Isolate every line in the data with the string "Base" and copy it.

■ Dataset
============================================================
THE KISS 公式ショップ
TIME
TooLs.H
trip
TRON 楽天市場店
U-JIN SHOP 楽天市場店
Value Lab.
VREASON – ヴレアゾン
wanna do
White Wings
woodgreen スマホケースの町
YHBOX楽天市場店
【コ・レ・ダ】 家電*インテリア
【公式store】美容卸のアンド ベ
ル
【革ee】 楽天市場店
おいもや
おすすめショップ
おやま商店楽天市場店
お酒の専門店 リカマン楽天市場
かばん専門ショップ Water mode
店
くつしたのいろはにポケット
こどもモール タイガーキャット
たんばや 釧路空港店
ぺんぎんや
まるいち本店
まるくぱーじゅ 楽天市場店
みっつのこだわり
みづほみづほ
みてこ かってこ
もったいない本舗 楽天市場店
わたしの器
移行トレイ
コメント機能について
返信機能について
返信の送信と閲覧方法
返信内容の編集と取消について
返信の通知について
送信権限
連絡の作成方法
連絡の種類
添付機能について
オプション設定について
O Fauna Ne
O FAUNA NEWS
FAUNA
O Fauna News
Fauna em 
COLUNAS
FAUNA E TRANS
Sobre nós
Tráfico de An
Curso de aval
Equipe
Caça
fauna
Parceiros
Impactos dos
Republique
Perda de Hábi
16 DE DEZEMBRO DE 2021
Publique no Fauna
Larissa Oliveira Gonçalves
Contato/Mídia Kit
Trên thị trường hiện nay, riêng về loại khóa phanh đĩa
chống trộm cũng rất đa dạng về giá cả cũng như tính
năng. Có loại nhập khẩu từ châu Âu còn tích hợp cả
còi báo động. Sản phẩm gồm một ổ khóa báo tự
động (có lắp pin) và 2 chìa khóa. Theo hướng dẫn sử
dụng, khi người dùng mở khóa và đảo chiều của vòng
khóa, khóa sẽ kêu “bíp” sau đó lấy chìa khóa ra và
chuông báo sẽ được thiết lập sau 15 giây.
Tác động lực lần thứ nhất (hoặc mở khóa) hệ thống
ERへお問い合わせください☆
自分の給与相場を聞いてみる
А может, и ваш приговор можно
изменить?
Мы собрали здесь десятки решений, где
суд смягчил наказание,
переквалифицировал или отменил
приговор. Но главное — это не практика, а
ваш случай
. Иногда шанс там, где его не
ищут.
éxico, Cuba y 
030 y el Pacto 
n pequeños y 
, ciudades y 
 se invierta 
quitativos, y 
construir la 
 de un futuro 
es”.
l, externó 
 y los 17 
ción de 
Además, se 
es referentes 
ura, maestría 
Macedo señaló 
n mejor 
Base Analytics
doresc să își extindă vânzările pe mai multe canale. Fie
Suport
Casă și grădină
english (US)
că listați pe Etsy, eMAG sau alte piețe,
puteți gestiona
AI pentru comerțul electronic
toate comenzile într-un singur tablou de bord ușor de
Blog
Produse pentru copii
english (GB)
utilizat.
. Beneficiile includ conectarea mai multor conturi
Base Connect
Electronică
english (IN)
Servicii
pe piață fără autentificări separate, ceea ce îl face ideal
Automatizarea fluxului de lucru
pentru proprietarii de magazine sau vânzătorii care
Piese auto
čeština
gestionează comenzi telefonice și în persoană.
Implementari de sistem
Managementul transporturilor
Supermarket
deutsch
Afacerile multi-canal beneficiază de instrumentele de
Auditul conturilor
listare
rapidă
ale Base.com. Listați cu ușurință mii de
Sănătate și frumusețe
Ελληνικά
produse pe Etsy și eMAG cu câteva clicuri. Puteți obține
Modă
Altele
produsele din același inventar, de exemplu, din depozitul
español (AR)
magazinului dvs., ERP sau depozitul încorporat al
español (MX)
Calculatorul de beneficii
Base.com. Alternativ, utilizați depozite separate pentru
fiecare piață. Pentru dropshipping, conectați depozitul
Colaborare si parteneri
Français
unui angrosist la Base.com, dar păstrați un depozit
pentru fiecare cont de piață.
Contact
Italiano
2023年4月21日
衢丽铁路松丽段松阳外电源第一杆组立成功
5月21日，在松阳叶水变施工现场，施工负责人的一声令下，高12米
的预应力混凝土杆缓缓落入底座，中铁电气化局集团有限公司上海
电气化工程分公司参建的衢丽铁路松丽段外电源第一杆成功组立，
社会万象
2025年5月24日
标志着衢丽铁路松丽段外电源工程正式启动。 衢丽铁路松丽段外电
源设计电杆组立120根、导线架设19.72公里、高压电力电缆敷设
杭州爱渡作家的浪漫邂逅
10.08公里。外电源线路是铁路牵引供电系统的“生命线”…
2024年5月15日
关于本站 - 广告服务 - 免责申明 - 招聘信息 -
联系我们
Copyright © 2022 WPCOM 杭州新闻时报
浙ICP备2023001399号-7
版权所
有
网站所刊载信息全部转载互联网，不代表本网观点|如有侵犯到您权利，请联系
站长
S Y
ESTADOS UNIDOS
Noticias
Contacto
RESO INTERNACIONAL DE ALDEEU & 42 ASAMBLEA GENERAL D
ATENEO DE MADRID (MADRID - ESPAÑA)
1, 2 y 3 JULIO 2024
============================================================
■ Written answer
Base Analytics
Base Connect
ale Base.com. Listați cu ușurință mii de
Base.com. Alternativ, utilizați depozite separate pentru
unui angrosist la Base.com, dar păstrați un depozit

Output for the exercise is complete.